The Dark Elf Trilogy by R.A.Salvatore.
Drow… where do I begin? A society based on chaos; chaos against other races and chaos against each other. The drow or, dark elves, are considered a cruel race to all other races in the Realms. Their cruel and almost sadistic way of life is ingeniously explained in detail by R. A. Salvatore. His ability to convey a sense of confliction and misguidance within each drow character is amazing. The description of the brutality of the dark lives of these creatures actually makes me cringe.

I thought it almost sad that a society, while imaginary, lived this way. Then, I realized some real societies possibly similar if not completely, truly exist in our world. But, when the character Drizzt Do’Urden is introduced into the story, my heart is truly stolen! While the ways of his siblings and other kin are literally beaten into the poor leading character, it was astonishing and tearful to see that he kept to his true beliefs. This is something that almost aligns many people in their way of life today. 
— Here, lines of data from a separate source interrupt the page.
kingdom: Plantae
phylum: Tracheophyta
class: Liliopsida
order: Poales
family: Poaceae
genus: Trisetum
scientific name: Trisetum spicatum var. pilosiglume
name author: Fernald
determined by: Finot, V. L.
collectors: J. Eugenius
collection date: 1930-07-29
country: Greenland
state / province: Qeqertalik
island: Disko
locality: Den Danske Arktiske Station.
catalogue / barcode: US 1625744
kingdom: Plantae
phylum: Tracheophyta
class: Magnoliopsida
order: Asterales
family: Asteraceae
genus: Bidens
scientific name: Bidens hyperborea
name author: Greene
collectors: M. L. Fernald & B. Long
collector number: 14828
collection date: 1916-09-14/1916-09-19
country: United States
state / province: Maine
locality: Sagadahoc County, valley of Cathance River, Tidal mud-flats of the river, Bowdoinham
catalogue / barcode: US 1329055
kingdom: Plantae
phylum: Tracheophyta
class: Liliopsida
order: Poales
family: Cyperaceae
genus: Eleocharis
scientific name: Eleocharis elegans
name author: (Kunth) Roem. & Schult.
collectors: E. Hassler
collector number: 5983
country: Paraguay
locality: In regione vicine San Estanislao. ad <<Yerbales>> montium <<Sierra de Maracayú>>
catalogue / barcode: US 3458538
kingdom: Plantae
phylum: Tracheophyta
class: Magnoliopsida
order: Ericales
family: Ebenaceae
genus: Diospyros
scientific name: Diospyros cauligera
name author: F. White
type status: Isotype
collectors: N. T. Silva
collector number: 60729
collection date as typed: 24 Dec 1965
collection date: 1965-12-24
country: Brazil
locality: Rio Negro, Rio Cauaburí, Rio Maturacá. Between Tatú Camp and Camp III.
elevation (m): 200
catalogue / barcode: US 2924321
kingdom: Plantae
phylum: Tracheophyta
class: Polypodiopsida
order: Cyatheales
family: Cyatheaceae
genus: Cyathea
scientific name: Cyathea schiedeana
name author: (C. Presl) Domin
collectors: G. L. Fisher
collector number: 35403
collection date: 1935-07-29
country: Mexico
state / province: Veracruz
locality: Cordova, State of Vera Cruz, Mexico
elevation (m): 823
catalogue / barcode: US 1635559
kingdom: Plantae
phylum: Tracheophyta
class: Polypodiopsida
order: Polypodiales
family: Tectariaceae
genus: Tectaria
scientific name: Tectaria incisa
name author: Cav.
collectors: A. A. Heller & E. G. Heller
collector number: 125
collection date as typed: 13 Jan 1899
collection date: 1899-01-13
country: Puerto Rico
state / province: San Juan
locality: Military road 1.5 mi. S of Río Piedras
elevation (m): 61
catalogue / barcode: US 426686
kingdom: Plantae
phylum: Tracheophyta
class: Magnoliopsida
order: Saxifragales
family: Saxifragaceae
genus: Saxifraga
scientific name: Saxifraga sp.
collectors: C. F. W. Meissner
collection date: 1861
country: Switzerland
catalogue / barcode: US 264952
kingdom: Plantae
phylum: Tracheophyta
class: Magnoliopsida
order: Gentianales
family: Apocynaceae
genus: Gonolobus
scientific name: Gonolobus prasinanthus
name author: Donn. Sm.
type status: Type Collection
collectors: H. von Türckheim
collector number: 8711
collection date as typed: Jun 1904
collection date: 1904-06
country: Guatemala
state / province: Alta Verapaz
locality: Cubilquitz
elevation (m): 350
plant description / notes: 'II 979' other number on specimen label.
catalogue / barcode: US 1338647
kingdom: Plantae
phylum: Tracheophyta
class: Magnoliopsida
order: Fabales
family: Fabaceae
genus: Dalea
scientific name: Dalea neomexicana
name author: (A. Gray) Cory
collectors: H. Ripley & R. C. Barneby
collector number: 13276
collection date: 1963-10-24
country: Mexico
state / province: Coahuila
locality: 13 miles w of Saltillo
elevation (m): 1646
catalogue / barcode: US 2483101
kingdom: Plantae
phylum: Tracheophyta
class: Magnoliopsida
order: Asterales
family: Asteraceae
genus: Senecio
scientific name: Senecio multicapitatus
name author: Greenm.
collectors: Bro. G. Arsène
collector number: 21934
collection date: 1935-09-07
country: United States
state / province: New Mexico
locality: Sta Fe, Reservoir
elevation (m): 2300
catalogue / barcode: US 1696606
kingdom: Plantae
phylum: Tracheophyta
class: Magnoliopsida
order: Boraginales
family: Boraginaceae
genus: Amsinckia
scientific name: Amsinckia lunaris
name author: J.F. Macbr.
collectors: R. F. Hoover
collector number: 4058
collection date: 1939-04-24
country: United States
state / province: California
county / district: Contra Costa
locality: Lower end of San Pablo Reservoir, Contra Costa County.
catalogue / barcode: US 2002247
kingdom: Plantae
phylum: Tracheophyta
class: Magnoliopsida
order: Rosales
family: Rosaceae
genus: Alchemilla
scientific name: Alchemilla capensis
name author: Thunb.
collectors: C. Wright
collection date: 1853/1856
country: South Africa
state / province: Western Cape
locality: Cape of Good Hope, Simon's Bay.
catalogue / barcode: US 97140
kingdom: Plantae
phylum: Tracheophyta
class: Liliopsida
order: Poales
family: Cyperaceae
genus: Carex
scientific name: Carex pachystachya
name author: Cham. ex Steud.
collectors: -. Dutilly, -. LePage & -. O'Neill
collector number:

He mentions his fighting spirit and skill with his twin scimitar blades to be instilled by the Weapons Master, also father, Zaknafein. This review is broken into 5 parts: One of a prelude, three of each individual book of the trilogy, and then a final conclusion of my own personal accord. I find new respect for this book and author, R. A. Salvatore, whom I’ve never read work from before until now, and only wished I, had read it sooner. Thank you.